The fellows and staff participated for many reasons, but the most important motive was a profound belief that young people have the capacity to construct spaces where diverse communities can flourish—and that those spaces are an ever-more-pressing need.

This year, IFYI added Reflective Structured Dialogue to the program for the first time, and I was thrilled to bring my experience as an intern with Essential Partners to this real-world setting.

The dialogues took place in small groups of seven or eight, with one staff facilitator per group, and focused on interfaith relations. By highlighting personal stories and inquiry, the dialogues empowered these young people to speak from their own experiences and to look to one another for deeper understandings of their religious traditions. The fellows broached difficult topics within the dialogue, often asking questions that had been bubbling beneath the surface.

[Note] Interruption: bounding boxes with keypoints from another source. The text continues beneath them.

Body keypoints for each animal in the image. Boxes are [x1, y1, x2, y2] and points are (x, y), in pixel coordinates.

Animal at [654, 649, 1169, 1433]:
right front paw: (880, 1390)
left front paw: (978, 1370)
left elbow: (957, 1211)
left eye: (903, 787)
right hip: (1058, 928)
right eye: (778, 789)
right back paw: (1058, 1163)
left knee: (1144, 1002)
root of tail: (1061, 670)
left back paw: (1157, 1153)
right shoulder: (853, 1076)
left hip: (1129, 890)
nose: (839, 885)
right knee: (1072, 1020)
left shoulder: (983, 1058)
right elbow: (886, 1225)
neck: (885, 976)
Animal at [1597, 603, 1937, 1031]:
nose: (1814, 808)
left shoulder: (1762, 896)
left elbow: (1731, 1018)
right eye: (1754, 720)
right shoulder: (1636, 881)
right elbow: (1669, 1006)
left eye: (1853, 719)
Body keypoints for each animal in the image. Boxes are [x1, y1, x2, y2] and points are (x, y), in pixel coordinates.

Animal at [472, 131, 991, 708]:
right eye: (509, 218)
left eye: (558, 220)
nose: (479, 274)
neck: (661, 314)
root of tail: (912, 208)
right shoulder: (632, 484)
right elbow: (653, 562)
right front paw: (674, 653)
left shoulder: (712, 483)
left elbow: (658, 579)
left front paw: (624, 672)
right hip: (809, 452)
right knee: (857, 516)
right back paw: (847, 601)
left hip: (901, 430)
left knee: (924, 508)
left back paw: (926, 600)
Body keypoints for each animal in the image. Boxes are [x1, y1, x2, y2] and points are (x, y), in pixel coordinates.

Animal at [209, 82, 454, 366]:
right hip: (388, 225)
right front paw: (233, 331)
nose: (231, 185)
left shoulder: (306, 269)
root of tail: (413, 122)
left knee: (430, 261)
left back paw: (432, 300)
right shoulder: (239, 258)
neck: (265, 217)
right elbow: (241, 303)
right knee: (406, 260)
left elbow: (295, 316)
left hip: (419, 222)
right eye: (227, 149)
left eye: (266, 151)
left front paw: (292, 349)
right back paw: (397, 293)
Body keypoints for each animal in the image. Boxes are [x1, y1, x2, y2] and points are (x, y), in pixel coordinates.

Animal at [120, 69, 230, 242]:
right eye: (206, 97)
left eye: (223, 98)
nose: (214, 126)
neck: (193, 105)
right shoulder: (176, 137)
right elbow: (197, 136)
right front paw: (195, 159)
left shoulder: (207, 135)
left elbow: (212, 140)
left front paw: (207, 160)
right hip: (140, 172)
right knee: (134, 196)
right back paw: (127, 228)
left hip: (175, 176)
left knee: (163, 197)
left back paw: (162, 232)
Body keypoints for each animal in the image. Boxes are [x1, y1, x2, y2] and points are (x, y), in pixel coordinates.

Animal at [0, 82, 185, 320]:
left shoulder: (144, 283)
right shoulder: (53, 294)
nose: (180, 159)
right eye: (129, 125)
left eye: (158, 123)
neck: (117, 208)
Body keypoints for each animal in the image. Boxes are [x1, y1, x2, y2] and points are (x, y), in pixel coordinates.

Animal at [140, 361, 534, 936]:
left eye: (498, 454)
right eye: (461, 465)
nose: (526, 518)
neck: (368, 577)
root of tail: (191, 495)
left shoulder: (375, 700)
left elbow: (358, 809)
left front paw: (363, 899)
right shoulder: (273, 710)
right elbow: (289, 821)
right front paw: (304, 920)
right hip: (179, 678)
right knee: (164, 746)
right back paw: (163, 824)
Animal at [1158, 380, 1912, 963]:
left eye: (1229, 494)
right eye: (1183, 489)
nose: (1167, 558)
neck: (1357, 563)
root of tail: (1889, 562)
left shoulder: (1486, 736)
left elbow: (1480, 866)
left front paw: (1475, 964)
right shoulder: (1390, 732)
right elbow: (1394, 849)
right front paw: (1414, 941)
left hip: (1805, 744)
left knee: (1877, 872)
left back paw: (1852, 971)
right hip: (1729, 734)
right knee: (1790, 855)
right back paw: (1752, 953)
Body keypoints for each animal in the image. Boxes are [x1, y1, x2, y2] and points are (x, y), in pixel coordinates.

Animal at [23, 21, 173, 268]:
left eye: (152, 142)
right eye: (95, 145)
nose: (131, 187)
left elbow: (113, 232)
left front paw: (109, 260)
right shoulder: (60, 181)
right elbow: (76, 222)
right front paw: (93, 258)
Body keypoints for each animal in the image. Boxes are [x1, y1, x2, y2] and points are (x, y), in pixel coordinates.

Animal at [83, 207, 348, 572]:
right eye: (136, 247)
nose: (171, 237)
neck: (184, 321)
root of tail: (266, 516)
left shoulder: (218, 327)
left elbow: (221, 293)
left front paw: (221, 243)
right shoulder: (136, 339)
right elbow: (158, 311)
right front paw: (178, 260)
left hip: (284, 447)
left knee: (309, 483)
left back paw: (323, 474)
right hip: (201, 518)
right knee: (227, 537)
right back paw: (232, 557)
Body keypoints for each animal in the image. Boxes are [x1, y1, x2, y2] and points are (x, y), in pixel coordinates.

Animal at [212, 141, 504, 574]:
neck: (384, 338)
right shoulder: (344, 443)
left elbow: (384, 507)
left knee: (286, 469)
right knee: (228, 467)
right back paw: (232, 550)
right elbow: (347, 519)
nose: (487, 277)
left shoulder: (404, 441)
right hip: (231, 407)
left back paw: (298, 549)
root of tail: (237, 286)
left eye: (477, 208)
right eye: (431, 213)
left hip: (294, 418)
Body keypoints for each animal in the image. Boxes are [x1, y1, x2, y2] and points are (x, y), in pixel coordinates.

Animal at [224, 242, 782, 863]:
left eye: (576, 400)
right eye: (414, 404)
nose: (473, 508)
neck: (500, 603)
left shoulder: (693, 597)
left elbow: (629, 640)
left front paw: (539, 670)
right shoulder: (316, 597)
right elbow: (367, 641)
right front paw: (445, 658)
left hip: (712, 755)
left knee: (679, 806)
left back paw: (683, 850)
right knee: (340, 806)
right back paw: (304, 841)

“I felt as though I’ve been oblivious to the world until I heard everyone’s stories,” said one IFYI fellow, Anisha,  “because up to this point I only knew a single story and it limited my understanding of other cultures and people.” Anisha said she gained more than just understanding—as the stories multiplied, she also felt that “the separation between us disappeared because I caught a glimpse of what it’s like to live in their shoes.”

The fellows crafted questions to check out their assumptions about other people’s religious experience. Sometimes this required starting and restarting as they entered sensitive territory. Getting into the difficult aspects of interfaith relations made for exciting revelations about the importance of one’s own faith.

Another fellow, Imani, remarked that “for the longest time I questioned the importance of religion in one’s life … I didn’t realize how lost I feel in my own life without a sense of spirituality before participating in the dialogue.”

The most striking result of the dialogue for many fellows was feeling more connected to each other. Even as divisions of view and value emerged, those differences were met with courage. Dialogue created the kind of interfaith space that allows for both groundedness within one’s own religious background and curiosity towards other traditions.

The fellows reported feeling empowered throughout the camp, but cited the dialogue as a highlight. It helped to unlock the value of their experiences. Religious, racial, ethnic, social, and economic differences were acknowledged and explored throughout IFYI, but many said that the dialogue helped them build on those differences to form an authentic diverse community.